At the same time, two Geneva creditors, Anderson Geneva LLC and Silver Point Capital L.P. of Greenwich, Conn., filed competing restructuring plans. All three plans are pending the approval of the U.S. Bankruptcy court.

While all three plans appear to support preparing the land for sale to other developers, they differed in the way in which the secured creditors are paid and how much the unsecured creditors would be paid, said J. Thomas Beckett, an attorney representing the unsecured creditors.

Beckett estimates the unsecured creditors are owed between $60 million and $80 million, while the secured creditors are owed at least $131 million.

Attorneys for creditors say the site is appraised between $170 million and $180 million.

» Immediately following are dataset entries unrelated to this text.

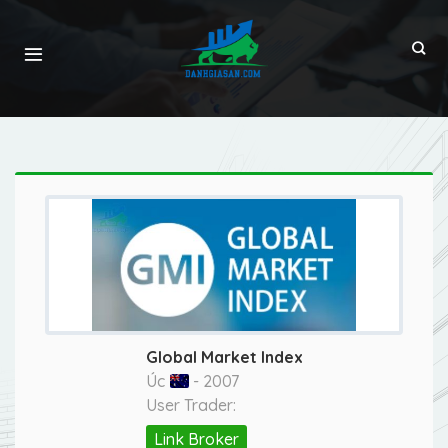
Global Market Index
Úc
- 2007
User Trader:
Link Broker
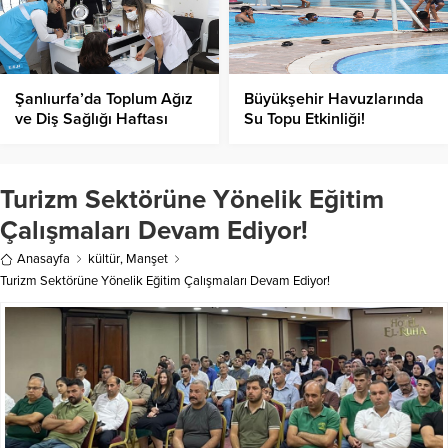
Şanlıurfa’da Toplum Ağız
Büyükşehir Havuzlarında
ve Diş Sağlığı Haftası
Su Topu Etkinliği!
Kutlandı
Turizm Sektörüne Yönelik Eğitim
Çalışmaları Devam Ediyor!
Anasayfa
kültür
,
Manşet
Turizm Sektörüne Yönelik Eğitim Çalışmaları Devam Ediyor!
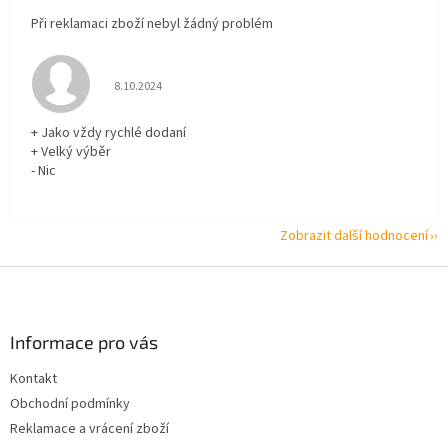
Při reklamaci zboží nebyl žádný problém
Hodnocení obchodu je 5 z 5 hvězdiček.
8.10.2024
+ Jako vždy rychlé dodaní
+ Velký výběr
- Nic
Zobrazit další hodnocení
Z
á
p
a
Informace pro vás
t
Kontakt
í
Obchodní podmínky
Reklamace a vrácení zboží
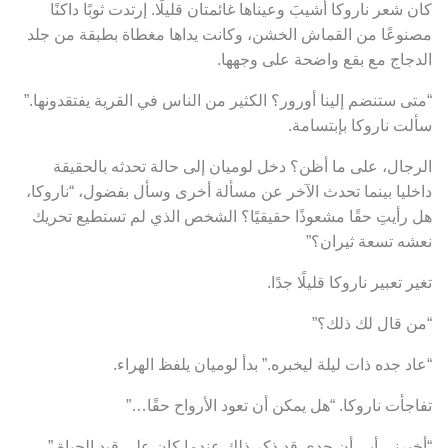
كان شعر ناروكا أشيبَ وعيناها غائمتان قليلًا. إرتدت ثوبًا داكنًا
مصنوعًا من القماش الخشن، وكانت يداها مغطاة بطبقة من جلد
الدجاج مع بقع واضحة على وجهها.
“متى ستنضم إلينا أورور؟ الكثير من الناس في القرية يفتقدونها.”
سألت ناروكا بإبتسامة.
الرجال، على ما أظن؟ دخل لوميان إلى حالة تحدثه بالحقيقة
داخليا بينما تحدث الآخر عن مسألة أخرى وسأل بفضول، “ناروكا،
هل رأيتِ حقًا مشعوذًا حقيقيًا؟ الشخص الذي لم تستطيع تحريك
نعشه تسعة ثيران؟”
تغير تعبير ناروكا قليلًا جدًا.
“من قال لك ذلك؟”
“عاد جده ذات ليلة ليخبره.” بدأ لوميان يلفظ الهراء.
تفاجأت ناروكا. “هل يمكن أن تعود الأرواح حقًا…”
“أخبرني أبي أن جدي قد ذكر ذلك عندما كان على قيد الحياة.”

Chief Bankruptcy Judge Glen E. Clark on Friday approved Geneva's proposal to demolish the site for a mixed-use development after Geneva's committee of unsecured creditors decided the mixed-use proposal was "more valuable" than one offered by California-based Sierra Railroad Co., Beckett said.

Sierra had planned to use the three blast furnaces at the Geneva site to burn landfill waste or oil shale, converting the products into high-quality gases, including natural gas.

The company had offered more than $20 million to buy about 900 acres of the Geneva property and other assets including blast furnaces, railroad tracks, conveyers and other equipment, water and emission credits.

The company dropped its plans to after the Friday ruling.